# need ideas to lure cattle to use the fly rub I put up



## Cheryl aka JM (Aug 7, 2007)

So I would like to be controlling the flies on the cows~ but only my two petty girls are having any of it. The bull is infested~ bad enough to make me feel really bad every time I see him. His pretty white stripe is black at the top from blood and fly strike. In the beginning of summer I could pour out a bag of all stock feed and spray the cattle with permethrin and water mix using a garden sprayer. Well~ the bull decided the grain wasn't worth the spraying. He stands back and watches me....and the rest of the herd stand back and obviously consider that whatever has the bull afraid is not worth the grain either!!

So a neighbor told me if I got one of them fly rubs the cows would use it.
I bought one last night~ hung it up and treated it with the recommended permethrin mixed with diesel fuel (wow that stinks!) My pet cow did a really impressive limbo to get under the rub without touching it and no one else has even considered trying it. I put the mineral block on the other side of the rub but I just don't think that is going to be enticing enough to convince them to under that rub. What would you suggest as being just entirely to irresistible to a herd of cows suspicious of the new cattle rub?


----------



## SCRancher (Jan 11, 2011)

I put up a rub also - the cows avoided it like the plague - I also was spraying like you were but I finally decided that diesel fuel/permethrin mix every couple of weeks was going to end up being more expensive than fly ear tags.

I put a tag in each of my cattle's ears and bam! no more flys. It has been about 10 weeks and there are finally a few (less than 20ish) fly's on some of the cattle. The flys build an immunity eventually but I'm hoping that what I have will last until cold enough weather comes.

If it comes down to it I'll spray more of the mixture to hold them at bay.

Ear-tags - best thing I have done for it so far.


----------



## Cheryl aka JM (Aug 7, 2007)

yeah, on the two petty cows not a problem. On that bull...problem. I'm not willing to try and peirce his ear! Thats why I bought the rub, but I gotta figure out how to get him to use it. He has NO INTEREST whatsoever in going anywhere I ask him or attempt to lure him to go, and the rest of the cows who used to be bribable now seem to be taking thier cues from that bull.


----------



## topside1 (Sep 23, 2005)

Cheryl, tie it up between an opening that they use daily, such as a gate opening...Top


----------



## Cheryl aka JM (Aug 7, 2007)

that would probably work, but I don't have one. They are in the upper pasture where all the graze is. I could put them in the lower pasture where there is almost nothing to eat and they would most likely be willing to go through the gate to the upper pasture....

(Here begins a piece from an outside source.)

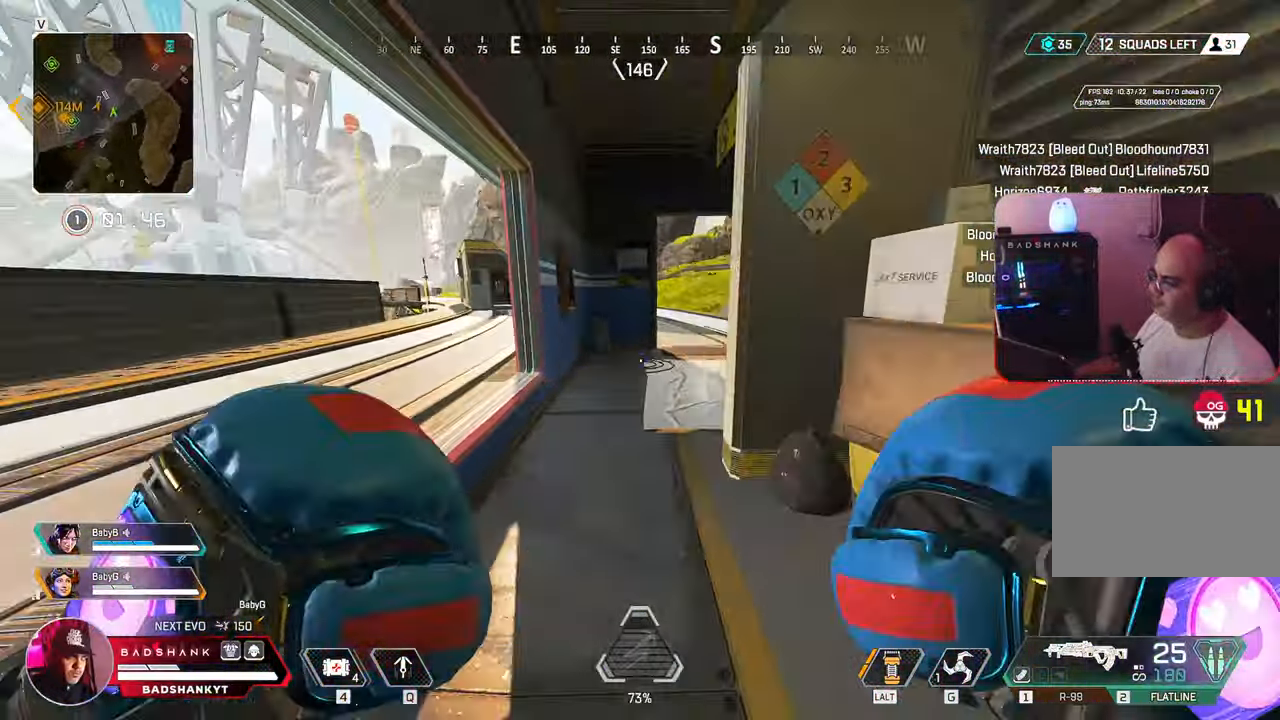
{"keys": ["w"], "mouse": [], "events": []}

but getting them into the lower pasture everyday so I can them let them back into that upper pasture will be a problem.


----------



## Cheryl aka JM (Aug 7, 2007)

oh, and I've led one cow that will let me through that gate the rub is on 4 or 5 times now and she hasn't touched the rub yet. Amazing how she can limbo! I can hardly get under it without touching it!


----------



## MO_cows (Aug 14, 2010)

Put it somewhere they HAVE to go thru it. Like to get to water. They will learn to accept it and likely even seek it out.


----------



## genebo (Sep 12, 2004)

Also add plenty of the "Face Fiypps". They are stripps of absorbent cloth that hang down. It makes a curtain they can easily pass through.

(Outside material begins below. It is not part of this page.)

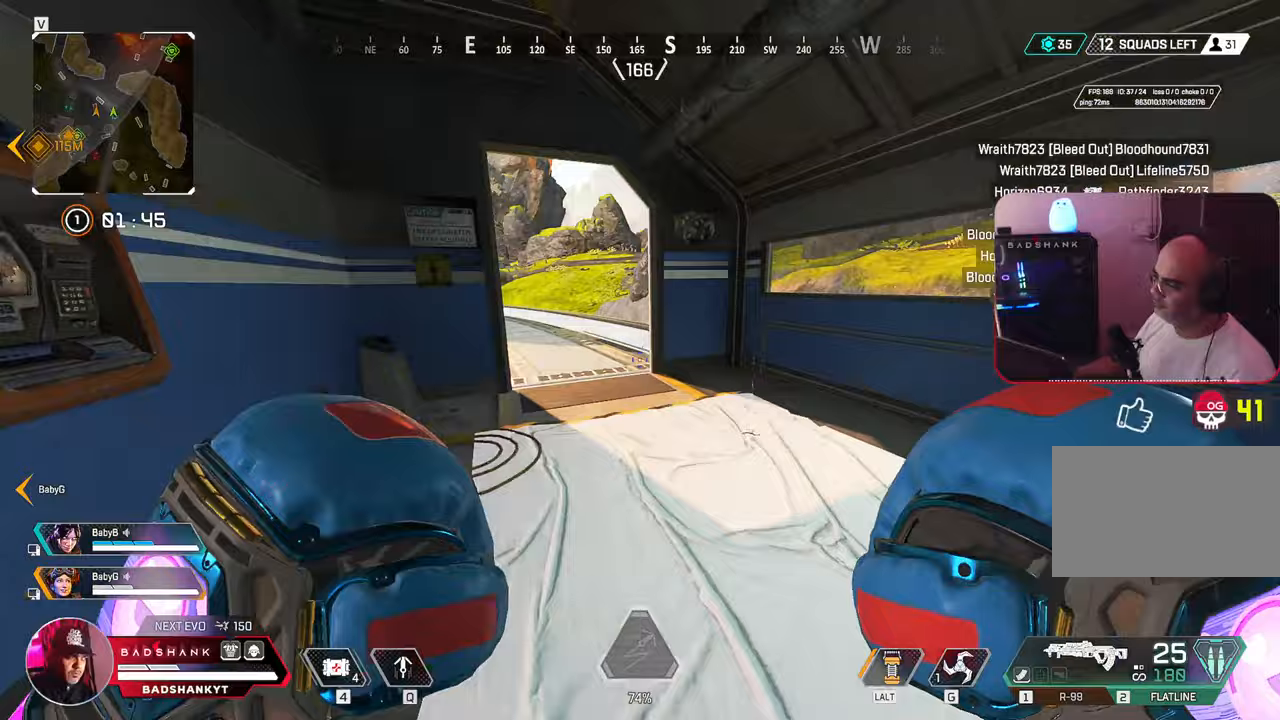
{"keys": ["w"], "mouse": [], "events": []}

Stand back and look at the back rub at the height and direction a cow would. See if there are any disruptive things, like bright shiny objects, dark shadows or anything flapping that might spook them.

Adjust the height so they barely go under the ends and have to lift the center to get through.

If all looks good, try busting a square bale of hay near it. Make them want to be there instead of forcing them to be there.

I have one hung between two trees in their favorite loafing area and they just love it. Some will walk back and forth under it like they're scratching their back.


----------



## CarolT (Mar 12, 2009)

Cheryl doesn't have trees in that pasture and it's all one open area. Can't make them go under to get to the pond without fencing. They just aren't interested in grain right now or treats. She has it a good height and everything, just no incentive to go under it  Unless they decide they like it and realize it helps, she's got a problem.


----------



## Slev (Nov 29, 2003)

...a good dog would put those cattle right where you want them. 

...a bad dog, ...your cattle could wind up in the next county.

I'd opt for the good dog, tho the bad dog may not cost as much (up front)...


----------



## Cheryl aka JM (Aug 7, 2007)

I REALLY like my dogs. They are good dogs. BUT...my cows have already communicated their intent to make the dogs into greasy spots in the pasture if they look too intently at the cattle.

Actually I don't see that chasing the cattle in will help as that will only work sometimes~ so I took the rub down and now I'm trying to convince them that they want to be in the pen where the mineral block is now~ I might buy one of those big protien blocks they are supposed to like and put it in there too~ then once I convince them they want in that pen one of two things will happen. Either I'll put the rub back up then or fly season will be over by then.....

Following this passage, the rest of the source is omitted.